We can learn the kernel from the data .

7、 ... and 、 practice

1、 Build an image with diagonal edges X.

• If you apply the kernel to it K, What's going to happen ？
• If you will X Transposition , What's going to happen ？
• If you transpose K What's going to happen ？

① Constructing diagonal image matrix

#  Constructing diagonal image matrix 
Z = torch.ones((8, 8))
for i in range(len(Z)):
    Z[i, i] = 0
print('Z:',Z)

Z: tensor([[0., 1., 1., 1., 1., 1., 1., 1.],
        [1., 0., 1., 1., 1., 1., 1., 1.],
        [1., 1., 0., 1., 1., 1., 1., 1.],
        [1., 1., 1., 0., 1., 1., 1., 1.],
        [1., 1., 1., 1., 0., 1., 1., 1.],
        [1., 1., 1., 1., 1., 0., 1., 1.],
        [1., 1., 1., 1., 1., 1., 0., 1.],
        [1., 1., 1., 1., 1., 1., 1., 0.]])

② Apply convolution kernel K To deal with Z

#  Apply convolution kernel K To deal with Z
corr2d(Z, K)

h,w:   1 2

tensor([[-1.,  0.,  0.,  0.,  0.,  0.,  0.],
        [ 1., -1.,  0.,  0.,  0.,  0.,  0.],
        [ 0.,  1., -1.,  0.,  0.,  0.,  0.],
        [ 0.,  0.,  1., -1.,  0.,  0.,  0.],
        [ 0.,  0.,  0.,  1., -1.,  0.,  0.],
        [ 0.,  0.,  0.,  0.,  1., -1.,  0.],
        [ 0.,  0.,  0.,  0.,  0.,  1., -1.],
        [ 0.,  0.,  0.,  0.,  0.,  0.,  1.]])

③ If you will Z Transposition , What's going to happen

#  If you will Z Transposition , What's going to happen 
corr2d(Z.t(), K)
#  unchanged 

h,w:   1 2

Output ：

tensor([[-1.,  0.,  0.,  0.,  0.,  0.,  0.],
        [ 1., -1.,  0.,  0.,  0.,  0.,  0.],
        [ 0.,  1., -1.,  0.,  0.,  0.,  0.],
        [ 0.,  0.,  1., -1.,  0.,  0.,  0.],
        [ 0.,  0.,  0.,  1., -1.,  0.,  0.],
        [ 0.,  0.,  0.,  0.,  1., -1.,  0.],
        [ 0.,  0.,  0.,  0.,  0.,  1., -1.],
        [ 0.,  0.,  0.,  0.,  0.,  0.,  1.]])

④ Transposition K What's going to happen ？

#  If you transpose K What's going to happen ？
corr2d(Z, K.t())

#  The secondary diagonal will change above 

h,w:   2 1

tensor([[-1.,  1.,  0.,  0.,  0.,  0.,  0.,  0.],
        [ 0., -1.,  1.,  0.,  0.,  0.,  0.,  0.],
        [ 0.,  0., -1.,  1.,  0.,  0.,  0.,  0.],
        [ 0.,  0.,  0., -1.,  1.,  0.,  0.,  0.],
        [ 0.,  0.,  0.,  0., -1.,  1.,  0.,  0.],
        [ 0.,  0.,  0.,  0.,  0., -1.,  1.,  0.],
        [ 0.,  0.,  0.,  0.,  0.,  0., -1.,  1.]])

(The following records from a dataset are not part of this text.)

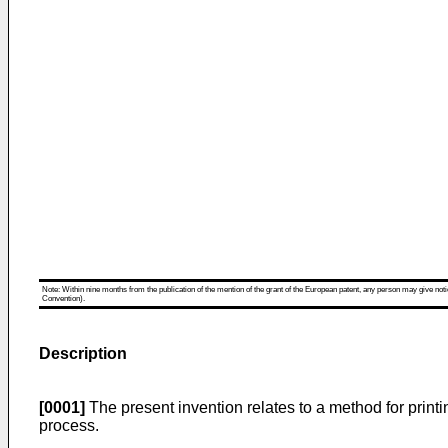
Note: Within nine months from the publication of the mention of the grant of the European patent, any person may give notice
Convention).
Description
[0001]
The present invention relates to a method for printin
process.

2、 How do you change the input and kernel array to represent a cross-correlation operation, matrix multiplication ？

Why should convolution be transformed into matrix multiplication ？

To speed up the operation , The traditional calculation method of convolution kernel sliding in turn is difficult to accelerate .

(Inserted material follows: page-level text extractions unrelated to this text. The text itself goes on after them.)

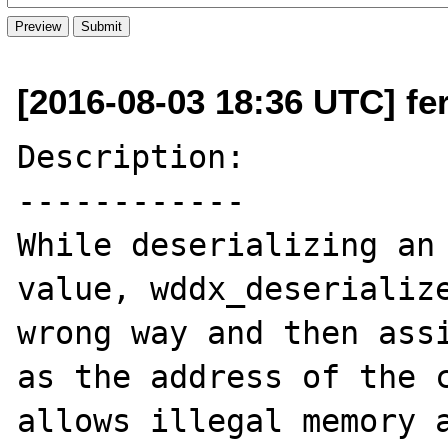
[2016-08-03 18:36 UTC] fer
Description:

------------

While deserializing an 
value, wddx_deserialize
wrong way and then assi
as the address of the c
allows illegal memory a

After converting to matrix multiplication , You can call various linear algebra operation Libraries ,CUDA Inside the matrix multiplication implementation . These matrix multiplications are limit optimized , Many times faster than violent calculation .

3、 Manually design some kernels .

• What is the form of the kernel of the second derivative ？
• What is the kernel of Laplacian ？
• What is the kernel of integral ？
• In order to get a degree of 𝑑 The derivative of , What is the minimum size of the kernel ？